Le recours à un avocat n’est pas juridiquement obligatoire, mais il est fortement recommandé. Un avocat en licenciement abusif permet d’identifier les arguments efficaces, de chiffrer correctement les indemnités et d’éviter les erreurs procédurales.
Quelles indemnités peut-on obtenir en cas de licenciement abusif ?
Le salarié peut obtenir des dommages et intérêts pour licenciement sans cause réelle et sérieuse, en plus des indemnités de rupture (préavis, congés payés, indemnité de licenciement) et, selon les cas, des rappels de salaire ou préjudices complémentaires.
Un licenciement pour faute grave peut-il être abusif ?
Oui. Un licenciement pour faute grave peut être abusif si la faute n’est pas prouvée, si les faits sont exagérés ou s’ils ne justifient pas une rupture immédiate du contrat. Dans ce cas, le salarié peut obtenir une requalification devant les prud’hommes.

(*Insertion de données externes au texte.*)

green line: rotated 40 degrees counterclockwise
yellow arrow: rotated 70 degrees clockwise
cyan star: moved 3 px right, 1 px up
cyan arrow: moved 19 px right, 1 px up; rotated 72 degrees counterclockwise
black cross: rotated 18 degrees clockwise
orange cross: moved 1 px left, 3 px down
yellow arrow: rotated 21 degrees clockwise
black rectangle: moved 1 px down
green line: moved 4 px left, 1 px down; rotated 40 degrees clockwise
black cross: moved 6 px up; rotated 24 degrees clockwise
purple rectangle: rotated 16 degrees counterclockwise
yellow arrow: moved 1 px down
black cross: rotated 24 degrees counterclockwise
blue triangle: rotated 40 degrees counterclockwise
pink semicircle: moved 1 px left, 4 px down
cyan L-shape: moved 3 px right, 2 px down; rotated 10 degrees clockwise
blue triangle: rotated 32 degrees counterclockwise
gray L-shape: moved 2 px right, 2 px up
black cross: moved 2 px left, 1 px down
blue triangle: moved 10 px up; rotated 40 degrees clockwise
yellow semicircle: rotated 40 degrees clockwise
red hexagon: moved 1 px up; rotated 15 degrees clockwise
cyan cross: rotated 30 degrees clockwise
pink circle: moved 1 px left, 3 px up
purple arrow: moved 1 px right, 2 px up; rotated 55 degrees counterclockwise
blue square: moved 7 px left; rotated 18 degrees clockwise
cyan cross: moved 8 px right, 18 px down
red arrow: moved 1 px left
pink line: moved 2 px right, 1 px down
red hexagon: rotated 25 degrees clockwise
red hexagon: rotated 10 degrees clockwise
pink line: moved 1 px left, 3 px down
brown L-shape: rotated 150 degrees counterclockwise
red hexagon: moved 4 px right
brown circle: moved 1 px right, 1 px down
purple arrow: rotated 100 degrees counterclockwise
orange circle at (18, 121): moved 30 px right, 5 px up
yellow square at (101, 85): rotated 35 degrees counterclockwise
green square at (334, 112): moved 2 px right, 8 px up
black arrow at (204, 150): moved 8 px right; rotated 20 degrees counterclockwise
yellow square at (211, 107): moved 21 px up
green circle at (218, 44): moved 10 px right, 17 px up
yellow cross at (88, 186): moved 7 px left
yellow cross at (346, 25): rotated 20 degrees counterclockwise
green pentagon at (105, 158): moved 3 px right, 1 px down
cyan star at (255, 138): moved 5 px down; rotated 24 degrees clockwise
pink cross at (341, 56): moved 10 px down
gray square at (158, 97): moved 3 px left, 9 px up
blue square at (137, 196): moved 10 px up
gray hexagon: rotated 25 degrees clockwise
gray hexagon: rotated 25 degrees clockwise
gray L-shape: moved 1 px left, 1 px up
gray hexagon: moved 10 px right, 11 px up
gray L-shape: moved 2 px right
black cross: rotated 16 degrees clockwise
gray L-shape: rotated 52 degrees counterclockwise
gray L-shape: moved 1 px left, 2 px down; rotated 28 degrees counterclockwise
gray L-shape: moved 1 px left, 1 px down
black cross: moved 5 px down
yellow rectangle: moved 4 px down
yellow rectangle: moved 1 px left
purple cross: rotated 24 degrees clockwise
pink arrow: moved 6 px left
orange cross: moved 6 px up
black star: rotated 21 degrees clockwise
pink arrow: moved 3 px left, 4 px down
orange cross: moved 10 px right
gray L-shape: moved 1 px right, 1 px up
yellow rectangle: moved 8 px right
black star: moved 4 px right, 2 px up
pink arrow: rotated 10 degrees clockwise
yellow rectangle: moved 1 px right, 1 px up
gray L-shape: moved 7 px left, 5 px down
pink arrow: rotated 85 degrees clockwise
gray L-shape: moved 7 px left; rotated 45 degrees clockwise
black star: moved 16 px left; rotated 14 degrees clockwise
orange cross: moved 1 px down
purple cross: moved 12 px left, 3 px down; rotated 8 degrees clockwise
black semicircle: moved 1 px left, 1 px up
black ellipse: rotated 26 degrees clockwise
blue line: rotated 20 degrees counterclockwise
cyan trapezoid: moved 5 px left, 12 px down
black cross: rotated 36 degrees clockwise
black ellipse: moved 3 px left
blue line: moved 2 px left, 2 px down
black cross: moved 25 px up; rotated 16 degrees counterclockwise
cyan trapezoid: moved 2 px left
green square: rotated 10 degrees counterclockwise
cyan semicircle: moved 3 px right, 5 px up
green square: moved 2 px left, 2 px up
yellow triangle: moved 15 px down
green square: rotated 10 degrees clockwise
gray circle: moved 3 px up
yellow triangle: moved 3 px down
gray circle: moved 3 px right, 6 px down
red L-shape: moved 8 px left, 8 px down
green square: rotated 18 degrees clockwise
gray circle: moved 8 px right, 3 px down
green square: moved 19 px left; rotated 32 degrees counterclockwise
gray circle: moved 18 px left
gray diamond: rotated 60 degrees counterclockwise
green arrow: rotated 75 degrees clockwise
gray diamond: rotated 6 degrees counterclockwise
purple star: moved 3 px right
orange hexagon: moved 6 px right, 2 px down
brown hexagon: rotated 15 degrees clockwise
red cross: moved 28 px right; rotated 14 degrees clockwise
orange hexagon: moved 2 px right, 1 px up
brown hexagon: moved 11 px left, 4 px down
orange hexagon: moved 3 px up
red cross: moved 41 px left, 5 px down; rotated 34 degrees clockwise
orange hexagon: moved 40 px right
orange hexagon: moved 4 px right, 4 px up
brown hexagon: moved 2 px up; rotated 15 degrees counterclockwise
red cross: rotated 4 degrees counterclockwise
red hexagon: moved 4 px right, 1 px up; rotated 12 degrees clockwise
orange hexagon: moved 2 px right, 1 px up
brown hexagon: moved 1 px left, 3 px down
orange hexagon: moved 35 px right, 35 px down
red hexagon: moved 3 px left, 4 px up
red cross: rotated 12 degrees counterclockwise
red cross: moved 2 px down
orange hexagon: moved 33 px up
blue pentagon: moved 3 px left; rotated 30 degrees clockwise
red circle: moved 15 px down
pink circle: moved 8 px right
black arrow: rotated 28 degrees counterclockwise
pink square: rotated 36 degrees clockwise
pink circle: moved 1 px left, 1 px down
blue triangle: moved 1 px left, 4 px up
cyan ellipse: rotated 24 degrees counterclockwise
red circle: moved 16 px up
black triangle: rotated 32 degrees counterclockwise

Peut-on négocier après un licenciement abusif ?
Oui. Une négociation ou un accord transactionnel peut intervenir à tout moment de la procédure prud’homale. L’objectif est souvent d’obtenir rapidement des indemnités tout en évitant un jugement public.
Quel est le prix d’un avocat pour un licenciement abusif ?
Les honoraires varient selon la complexité du dossier et la procédure engagée. Une assurance de protection juridique peut parfois prendre en charge tout ou partie des frais, et le juge peut condamner l’employeur à rembourser une partie des honoraires.